Wenn zum Beispiel die dänische Adoptivmutter über das kleine Mädchens, das wieder zu seiner Familie zurück will, sagt, sie hätte mit ihrer Adoptieftocher "eine Niete gezogen", dann ist das genau ein Symptom dieser Mentalität: Kinder sind warenartige Bedürfniserfüller.

Thailand hat sein Gesetz nach dem erwähnten Fall geändert. Nichtinhabern eines thailändischen Passes ist es verboten, eine Leihmutter zu engagieren. Das "Miet dir einen Bauch"-business, wie es dort heißt, ist für Ausländer vorbei. Ob es etwas hilft oder ob die Szene wie so oft in die Schattenwelt abwandert, wird sich irgendwann zeigen.
Auch Dänemark hat nach Ausstrahlung der Doku die privaten Adoptionsagenturen in seinem Land geschlossen. Jetzt gibt es nur mehr eine staatliche. Ob das besser ist? Die bisherige (staatliche) Adoptivpolitik in den Ländern des Nordens lässt Zweifel zu.

Kinder lieben ihre Eltern und sie nehmen, das, was sie erleben, als normal. Das ist das natürliche Wachstum. Kinder sind Meister darin, sich anzupassen und sie kooperieren. Es liegt eine tiefe Bindung in uns, denn gäbe es diese nicht, hätte die Menschheit nicht überlebt. Wir sind keine Säugetiere, die seit Anbeginn der Geburt alleine überleben können. Statt dessen sind wir darauf angewiesen, dass Eltern und Kind zusammenhalten. Ohne starke Bindung geht das nicht. Erst dadurch können wir uns entwickeln.
Wer diese Grundlage stört, muss mit ernsten Folgen rechnen. Es ist bitter, wenn Erwachsene ihre eigenen Vorstellungen für mehr Wert halten als das, was die inneren Bestrebungen von Familie eigentlich sind. Und dann mit diesen Vorstellung das nachahmen wollen, was Familie ist. Es geht schief. Und Verantwortung trägt nur einer: Der Erwachsene.

Es kommt alles wie ein Bumerang zurück. Auch das zeigt die Doku, ohne zu werten.

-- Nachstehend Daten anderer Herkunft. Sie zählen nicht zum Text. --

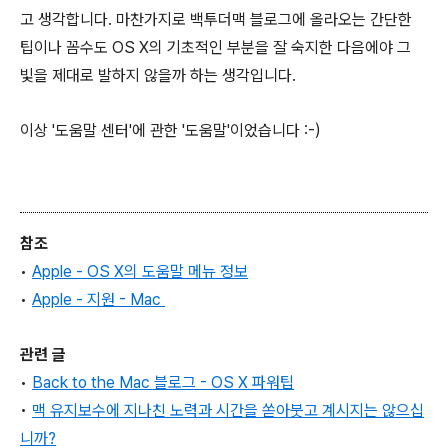
고 생각합니다. 마찬가지로 백투더맥 블로그에 올라오는 간단한
팁이나 꼼수도 OS X의 기초적인 부분을 잘 숙지한 다음에야 그
빛을 제대로 발하지 않을까 하는 생각입니다.
이상 '도움말 센터'에 관한 '도움말'이었습니다 :-)
참조
•
Apple - OS X
의 도움말 메뉴 정보
•
Apple -
지원 - Mac
관련 글
•
Back to the Mac 블로그
- OS X
파워팁
•
맥 유지보수에 지나친 노력과 시간을 쏟아붓고 계시지는 않으십
니까?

Deshalb tue ich das: Wenn wir nicht achtsam sind, mit welchen Energien, Bestrebungen unde Handlungen wir unsere Mitwelt überziehen, tragen wir mehr dazu bei, dass diese Welt eher schlimmer oder nur durch Zufall besser wird. Das genügt meines Erachtens nicht. Wir als Erwachsene sollten von uns selbst mehr erwarten.